電車にいる死んだ目のサラリーマンが話題になっていて、気になったことがありました。
私は電車にいないけど、通勤中の車の中で死んだ目をしているパートタイムワーカーです。
眼?
…とうの昔に、腐らさせてきた。
初めて就職したのは20年前。あの時死んだ目はもう完全に腐っている。
ハエがぶんぶんたかっているフレッシュな死んだ目をとおりこして、カピカピになっている。
何故就職したら目が死んでしまったのか忘れてたので考えてみた。
目が死ぬというのは、まどかマギカで言えばソウルジェムが真っ黒になる瞬間だと思う。
シュタゲで言うと、綯さんがまゆしぃを電車のホームに突き飛ばした瞬間。
アニオタじゃない人にも解りやすく説明すると、希望が絶望に変わったその瞬間、目が死ぬ。
長期間絶望にさらされているうちに目は腐っていく。そうして空洞のような、死んだ魚のような、表情全体が腐っていって感情のやり場が他人と目を合わせなくても済むインターネットだけになる。
私の希望が絶望に変わった瞬間は、間違いなくはじめての就職だ。
会社やまわりに問題があったわけじゃない。私は結構あの仕事を気に入っていたし、楽しんでいた。同僚も仲良くて女性の先輩方にもとても優しくしてもらっていた。おじさんたちのセクハラは気持ち悪いとは思っていたけれど、それを共有できる同僚がいたから苦にはならなかったし笑い話にできていた。
これから頑張って働いて、お金をためて好きな事をするんだという希望に満ちていた。
だが社会人には夏休み、冬休み、春休みが存在しなかった。
あるにはあったけど、長くて4~5日。お盆休み。
解ってたはずだった。
社会人になったら学生の夏休みのような長期休暇なんてないことは。
あの学生時代のような何の抵抗もなく自由に全力で楽しめる夏休みなんて二度と来ないという事を心の底から実感した時、私は絶望した。
目が死んだ瞬間だった。
一ヶ月休もうと思えば休めるかもしれない。
でもそれは学生と違って責任がともなう。
会社の仕事は?
仕事をやめたとしても、生活費は?
じゃあ私は長期休暇もないまま、毎日毎日ずっと会社に通わなくてはいけないのか?
定年退職の年齢になるその日まで。
おばあちゃんになっちまうじゃないか…。
何十年も夏休みがないなんて、耐えられない。
私は夏休みが二度と訪れないという事実に気が付いてから10ヶ月後、仕事をやめて山奥にある実家に戻った。

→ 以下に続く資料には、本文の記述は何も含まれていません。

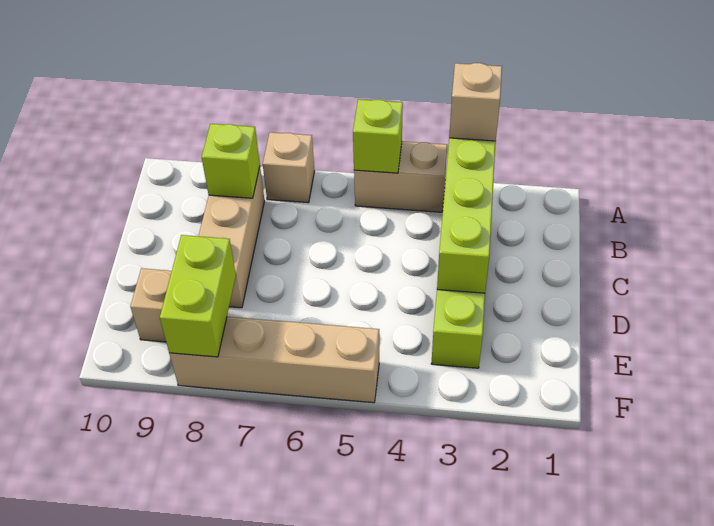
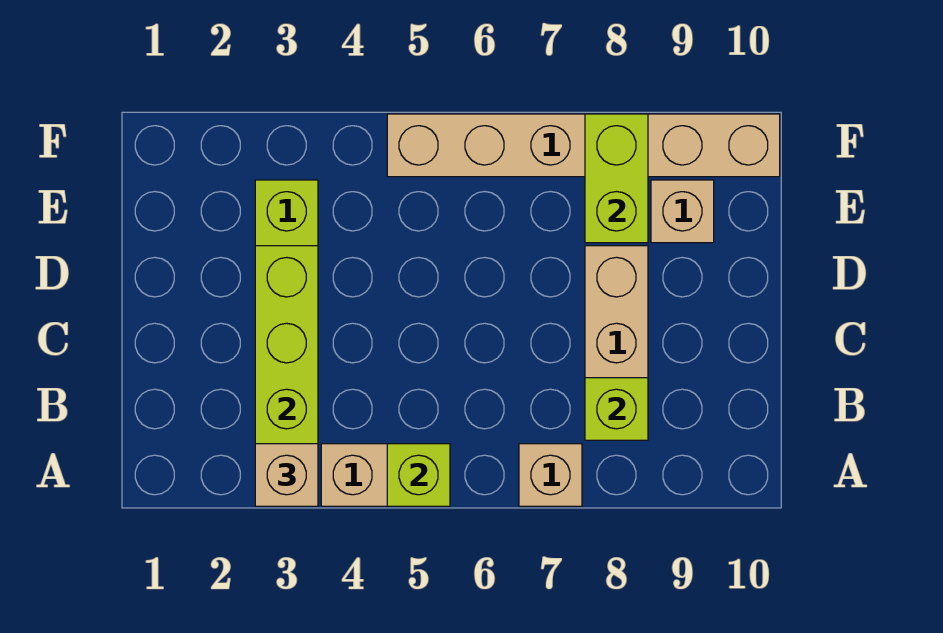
tan 1x4 brick [169,317,379,403] -> tan 1x6 brick [387,114,780,177]

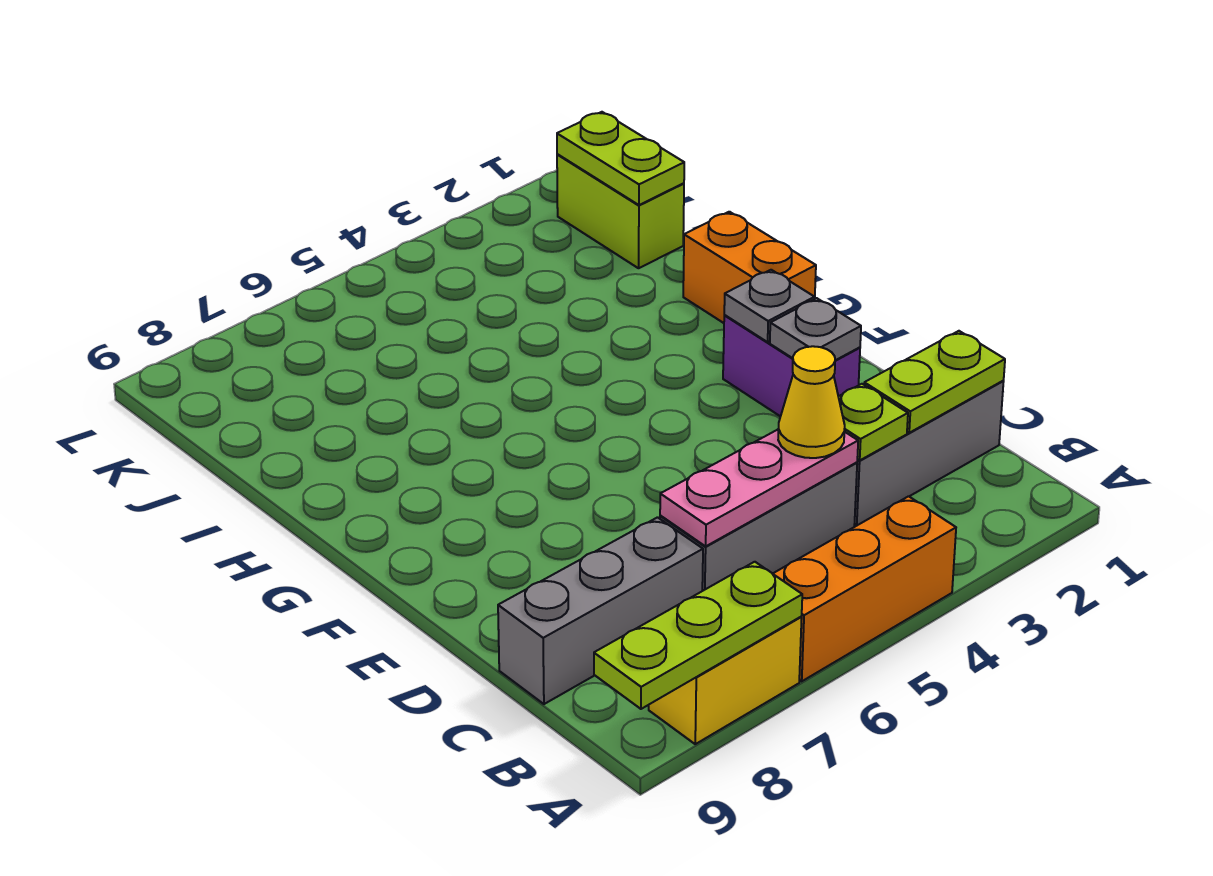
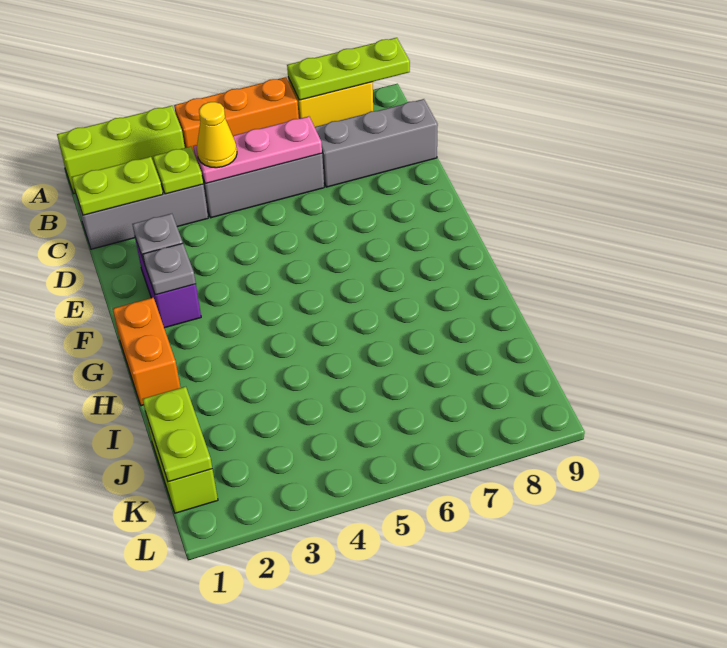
none -> lime 1x3 brick [57,106,185,194]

数か月ニートとして暮らしたものの目が生き返ることはなかった。
私にはもう、あの何でもできるような気持ちになるほどの解放感があふれ輝く夏休みは二度と訪れない。
だから私は決めたんだ。
息子が大学を卒業したら、今度は私が大学生になろうと。
大学生になれたら、私の目はふたたび輝きを取り戻してくれるのだろうか。
でも本当は解っている。
大学にいったらいったで、若い人の可能性や才能を見てまた絶望して目が再度死ぬことくらい解ってる。
それでも希望を抱かずには生きていけないから、希望を抱いては絶望してを繰り返し、解放的な夏休みなんて二度と訪れないことを理解するしかない私は何度も目を殺す。